Spencer_2010_Ann.Clin.Biochem_47_217

BACKGROUND: Individuals who are unable to metabolize the short-acting muscle relaxant succinylcholine due to abnormal cholinesterase activity are currently investigated via spectrophotometry using artificial substrates and enzyme inhibitors. Methods have been described using succinylcholine as substrate but with measurement of the product choline. However, choline may be released from other endogenous substrates within the serum. Direct measurement of the in vitro metabolism of succinylcholine as substrate may provide a better indication of the in vivo situation with regard to cholinesterase status.
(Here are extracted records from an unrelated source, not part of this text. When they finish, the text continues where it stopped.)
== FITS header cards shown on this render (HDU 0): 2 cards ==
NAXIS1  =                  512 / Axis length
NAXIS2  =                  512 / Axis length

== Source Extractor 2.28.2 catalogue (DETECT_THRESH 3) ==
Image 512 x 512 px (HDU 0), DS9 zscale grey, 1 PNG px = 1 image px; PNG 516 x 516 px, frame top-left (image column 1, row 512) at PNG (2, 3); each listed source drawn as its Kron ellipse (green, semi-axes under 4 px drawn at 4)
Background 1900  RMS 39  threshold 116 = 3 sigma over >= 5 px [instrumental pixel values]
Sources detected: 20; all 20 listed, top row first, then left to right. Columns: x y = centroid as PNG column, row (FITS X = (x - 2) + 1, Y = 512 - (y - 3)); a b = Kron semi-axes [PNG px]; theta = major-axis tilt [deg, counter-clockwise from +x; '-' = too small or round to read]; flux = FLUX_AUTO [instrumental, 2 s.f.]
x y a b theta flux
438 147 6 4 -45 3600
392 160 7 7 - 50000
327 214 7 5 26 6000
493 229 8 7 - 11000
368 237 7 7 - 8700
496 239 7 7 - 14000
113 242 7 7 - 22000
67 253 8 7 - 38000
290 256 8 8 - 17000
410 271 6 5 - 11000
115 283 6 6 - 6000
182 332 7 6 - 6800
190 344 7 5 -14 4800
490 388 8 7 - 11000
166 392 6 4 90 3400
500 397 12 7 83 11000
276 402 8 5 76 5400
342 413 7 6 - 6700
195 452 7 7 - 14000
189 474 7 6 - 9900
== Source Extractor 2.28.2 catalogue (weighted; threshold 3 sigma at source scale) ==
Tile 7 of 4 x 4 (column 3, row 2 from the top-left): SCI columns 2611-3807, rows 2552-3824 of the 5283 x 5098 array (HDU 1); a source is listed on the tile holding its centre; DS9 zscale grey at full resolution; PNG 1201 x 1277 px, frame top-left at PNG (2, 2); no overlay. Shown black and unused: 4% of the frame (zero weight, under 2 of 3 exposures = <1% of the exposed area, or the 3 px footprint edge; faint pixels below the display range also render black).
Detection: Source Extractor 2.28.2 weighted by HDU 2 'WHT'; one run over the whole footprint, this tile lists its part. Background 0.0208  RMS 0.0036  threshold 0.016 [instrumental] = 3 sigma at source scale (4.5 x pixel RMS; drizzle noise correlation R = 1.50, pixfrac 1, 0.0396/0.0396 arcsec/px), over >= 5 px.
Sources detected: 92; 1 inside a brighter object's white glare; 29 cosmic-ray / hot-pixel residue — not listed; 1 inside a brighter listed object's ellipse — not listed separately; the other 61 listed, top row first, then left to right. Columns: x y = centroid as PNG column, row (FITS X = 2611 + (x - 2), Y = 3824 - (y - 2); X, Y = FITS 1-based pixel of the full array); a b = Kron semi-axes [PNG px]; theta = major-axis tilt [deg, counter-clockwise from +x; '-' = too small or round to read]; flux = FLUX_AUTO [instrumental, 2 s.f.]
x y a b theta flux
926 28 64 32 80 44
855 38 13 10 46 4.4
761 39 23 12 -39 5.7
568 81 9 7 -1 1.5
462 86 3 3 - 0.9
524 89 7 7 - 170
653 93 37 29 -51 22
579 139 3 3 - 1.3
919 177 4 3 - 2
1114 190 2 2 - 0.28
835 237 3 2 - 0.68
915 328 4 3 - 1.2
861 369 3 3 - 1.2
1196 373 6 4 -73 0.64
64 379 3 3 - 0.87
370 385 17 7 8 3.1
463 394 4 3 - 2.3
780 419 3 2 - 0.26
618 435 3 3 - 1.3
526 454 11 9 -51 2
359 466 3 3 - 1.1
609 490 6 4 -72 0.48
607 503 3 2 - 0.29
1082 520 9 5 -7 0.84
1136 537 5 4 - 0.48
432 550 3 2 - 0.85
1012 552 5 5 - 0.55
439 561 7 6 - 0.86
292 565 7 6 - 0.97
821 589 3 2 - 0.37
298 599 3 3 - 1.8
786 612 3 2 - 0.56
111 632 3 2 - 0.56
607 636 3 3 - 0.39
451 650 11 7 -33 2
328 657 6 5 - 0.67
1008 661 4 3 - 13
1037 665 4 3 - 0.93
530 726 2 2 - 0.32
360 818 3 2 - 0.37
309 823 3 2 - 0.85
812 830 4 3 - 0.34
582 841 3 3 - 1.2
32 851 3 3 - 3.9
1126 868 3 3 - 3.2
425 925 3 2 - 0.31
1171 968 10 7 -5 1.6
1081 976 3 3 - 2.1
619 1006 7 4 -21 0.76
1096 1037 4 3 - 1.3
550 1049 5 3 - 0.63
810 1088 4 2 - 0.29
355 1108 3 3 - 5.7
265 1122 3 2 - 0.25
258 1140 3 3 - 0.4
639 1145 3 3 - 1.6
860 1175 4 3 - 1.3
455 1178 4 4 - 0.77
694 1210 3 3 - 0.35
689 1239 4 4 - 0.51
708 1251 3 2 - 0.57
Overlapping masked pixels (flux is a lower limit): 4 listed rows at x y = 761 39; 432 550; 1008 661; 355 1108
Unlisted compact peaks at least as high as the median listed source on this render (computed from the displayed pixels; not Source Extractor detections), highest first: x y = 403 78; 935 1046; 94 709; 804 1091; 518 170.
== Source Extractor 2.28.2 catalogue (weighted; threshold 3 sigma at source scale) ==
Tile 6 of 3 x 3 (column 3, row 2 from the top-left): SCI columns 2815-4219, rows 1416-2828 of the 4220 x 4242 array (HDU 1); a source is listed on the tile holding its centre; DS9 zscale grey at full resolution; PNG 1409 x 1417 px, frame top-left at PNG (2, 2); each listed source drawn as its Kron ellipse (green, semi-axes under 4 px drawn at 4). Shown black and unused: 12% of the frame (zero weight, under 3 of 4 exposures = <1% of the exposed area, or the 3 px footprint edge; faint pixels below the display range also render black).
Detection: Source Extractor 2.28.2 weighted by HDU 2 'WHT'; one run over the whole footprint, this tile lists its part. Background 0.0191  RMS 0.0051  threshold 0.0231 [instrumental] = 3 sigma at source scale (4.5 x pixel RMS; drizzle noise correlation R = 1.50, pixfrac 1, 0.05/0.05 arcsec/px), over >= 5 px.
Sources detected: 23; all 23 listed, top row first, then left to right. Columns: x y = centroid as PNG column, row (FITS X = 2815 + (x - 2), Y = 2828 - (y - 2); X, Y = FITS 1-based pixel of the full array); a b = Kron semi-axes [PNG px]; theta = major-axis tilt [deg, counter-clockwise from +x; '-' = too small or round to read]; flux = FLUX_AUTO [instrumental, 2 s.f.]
METHODS: The rate of in vitro metabolism of succinylcholine by cholinesterase was measured using liquid chromatography linked to tandem mass spectrometry (LC-MS/MS). A comparison was made using serum samples in which cholinesterase activity had been measured using propionylthiocholine as substrate and phenotyped by enzyme inhibitor studies. RESULTS: A good correlation (r = 0.9, P < 0.0001) was found between cholinesterase activity measured by LC-MS/MS using succinylcholine as substrate compared with propionylthiocholine as substrate measured spectrophotometrically. All serum samples with a cholinesterase activity of <1 IU/L, as measured using succinylcholine as substrate, were considered to be at increased risk of succinylcholine sensitivity. These latter results correlated well to the atypical phenotypes. CONCLUSIONS: A simple and fast LC-MS/MS technique for the measurement of cholinesterase activity using succinylcholine as substrate has been described. This method clearly identifies patients at risk of prolonged apnoea following succinylcholine administration and compares favourably with existing spectrophotometric methods using artificial substrates.